Conclusions and relevance: In this phase 1b/2a nonrandomized clinical trial, type I and type II KIT inhibitors PLX9486 and sunitinib were safely coadministered at the recommended dose of both single agents in patients with refractory GIST. Results suggest that cotargeting 2 complementary conformational states of the same kinase was associated with clinical benefit with an acceptable safety profile.

Trial registration: ClinicalTrials.gov Identifier: NCT02401815.

Conflict of interest statement

Conflict of Interest Disclosures: Dr Trent reported serving as a consultant Deciphera, Blueprint Medicines, C4 Therapeutics, Epizyme, Daiichi Dankyo, Cogent Biosciences, and Bayer. Dr Wagner reported receiving grants from Plexxikon during the conduct of the study; and receiving grants from Aadi Bioscience, Daiichi Sankyo, Deciphera, Eli Lilly, Five Prime, and Karyopharm and receiving personal fees from Daiichi Sankyo, Deciphera, Eli Lilly, Five Prime, Loxo, MundiPharma, NanoCarrier, Novartis, Boston Clinical Research Institute, IQVIA, and OncLive outside the submitted work. Dr Shields reported receiving research support from Plexxikon during the conduct of the study. Dr Chugh reported receiving grants from Plexxikon during the conduct of the study; and receiving grants from AADi, Novartis, Medivation, Advenchen, Epizyme, Springworks, and GlaxoSmithKline; receiving personal fees and nonfinancial support from Janssen; receiving personal fees from Immune Design, Ipsen; receiving nonfinancial support and grants from Mundipharma and Qilu Puget Sound outside the submitted work. Dr Tap reported receiving personal fees from Plexxikon during the conduct of the study; personal consulting fees from Daiichi Sankyo, Eli Lilly, EMD Serono, Eisai, Mundipharma, C4 Therapeutics, Blueprint, GlaxoSmithKline, Agios, Deciphera, and NanoCarrier outside the submitted work; in addition, Dr Tap had a patent for Companion Diagnostic for CDK4 inhibitors—14/854,329 pending, MSK/SKI Identification and development of biomarkers for CDK4 inhibition in cancer, and a patent for Enigma and CDH18 as companion Diagnostics for CDK4 inhibition—SKI2016-021-03 pending, MSK/SKI Identification and development of biomarkers for CDK4 inhibition in cancer; and serving on a scientific advisory board for Certis Oncology Solutions, Stock Ownership; serving as cofounder for Atropos Therapeutics, Stock Ownership; and serving on a scientific advisory board for Innova Therapeutics. Dr Patnaik reported receiving institutional research funding from Plexxikon during the conduct of the study. Dr Tinoco reported receiving personal fees from Deciphera and personal fees from Intellisphere outside the submitted work. Dr Michelson reported serving as a consultant for Cogent Biosciences and being a former employee of Plexxikon during the conduct of the study. No other disclosures were reported.

Figures

Figure 1.. Type I Inhibitor PLX9486 Binds to Mutant KITD816V With High Atomic Efficiency

The aspartate to valine substitution in KITD816V promotes hydrophobic packing between V816 and Y646, locking the activation look (A-loop) in an extended, aspartate-phenylalanine-glycine–-in conformation conducive to adenosine triphosphate and substrate binding.

Figure 2.. Trial Profile

The study enrolled 39 PLX9486-naive patients and reenrolled 3 patients from previous cohorts in part 2e. Reasons for study discontinuation are provided for each cohort. Disease progression includes both progressive disease per Response Evaluation Criteria in Solid Tumors, version 1.1, and clinical progression.
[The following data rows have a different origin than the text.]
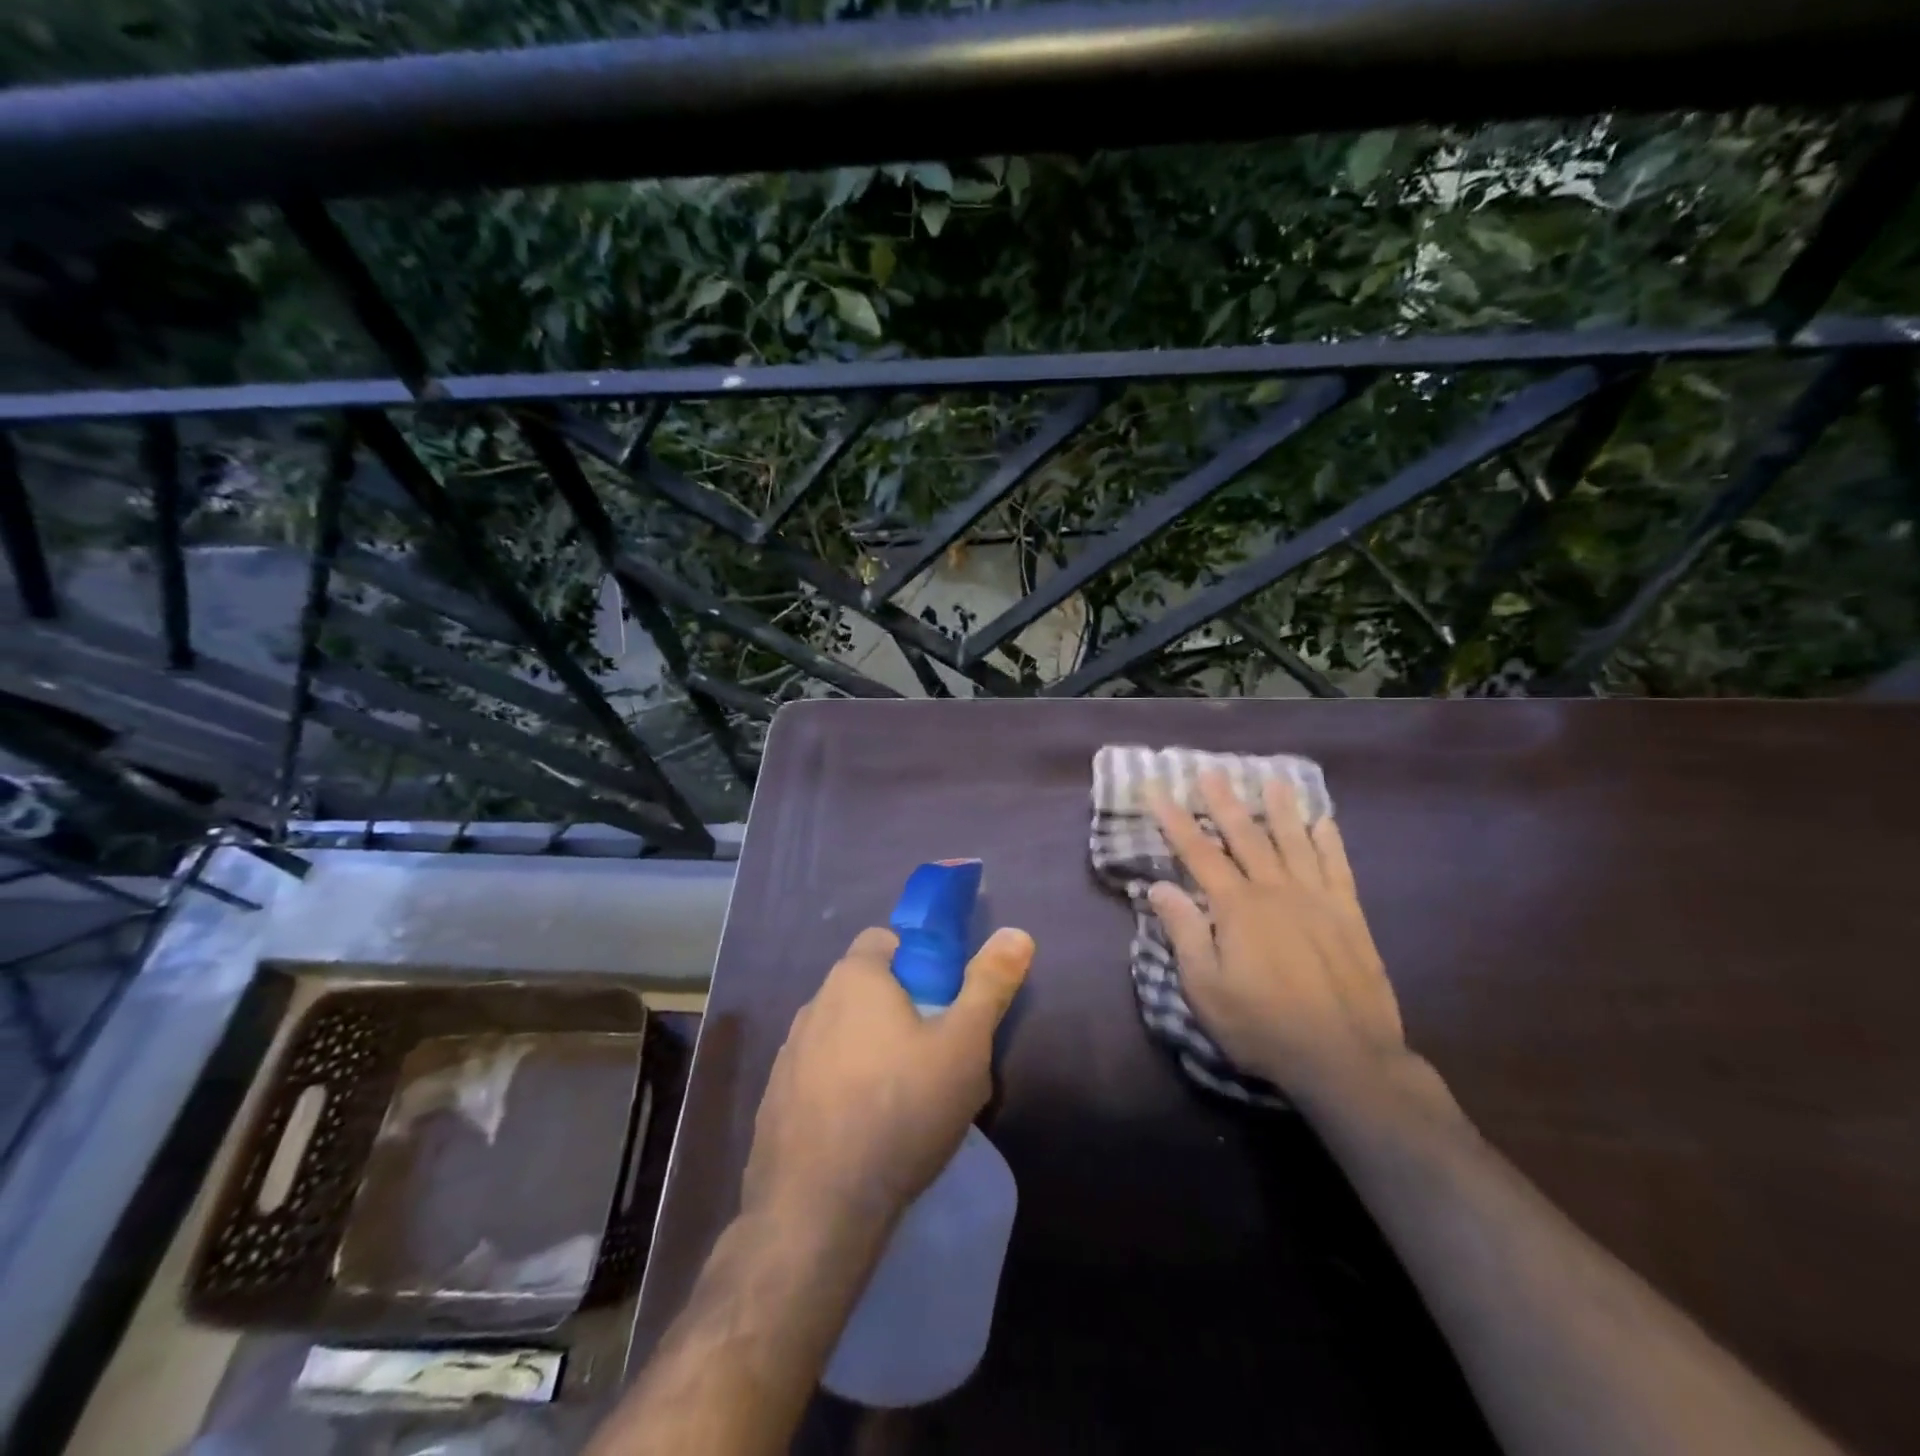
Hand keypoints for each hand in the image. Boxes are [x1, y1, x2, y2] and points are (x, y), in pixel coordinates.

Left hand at [743, 924, 1033, 1232]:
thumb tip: (1017, 933)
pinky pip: (820, 1078)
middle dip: (902, 1012)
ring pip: (844, 1035)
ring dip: (872, 1052)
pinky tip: (866, 1134)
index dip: (920, 963)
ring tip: (906, 1103)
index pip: (886, 941)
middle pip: (867, 990)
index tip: (944, 1004)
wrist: (817, 1210)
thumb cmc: (901, 1109)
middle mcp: (814, 1004)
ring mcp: (789, 1055)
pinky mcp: (776, 1102)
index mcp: (855, 978)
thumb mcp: (964, 1044)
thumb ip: (990, 984)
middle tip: (936, 1058)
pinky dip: (843, 1091)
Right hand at [1145, 771, 1405, 1094]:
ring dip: (1280, 808)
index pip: (1197, 852)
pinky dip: (1329, 841)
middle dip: (1224, 801)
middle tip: (1210, 770)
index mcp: (1236, 907)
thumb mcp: (1205, 988)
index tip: (1157, 788)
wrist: (1346, 1058)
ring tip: (1272, 779)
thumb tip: (1158, 886)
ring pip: (1294, 841)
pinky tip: (1324, 822)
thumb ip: (1184, 932)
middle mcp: (1275, 891)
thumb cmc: (1263, 1026)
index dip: (1174, 819)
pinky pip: (1338, 867)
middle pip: (1246, 835)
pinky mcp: (1349, 916)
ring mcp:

Figure 3.. Clinical Responses and Duration

A, Waterfall plot of best percent changes for sums of target lesion diameters for 34 evaluable PLX9486-naive patients with gastrointestinal stromal tumor (GIST) grouped by treatment (PLX9486 ≤ 500 mg, PLX9486 1000 mg, or PLX9486 plus sunitinib). B, Changes in sums of target lesion diameters over the course of treatment. C, Progression-free survival (PFS) by treatment. CR indicates complete response; NE, not evaluable; PD, progressive disease; PR, partial response; SD, stable disease.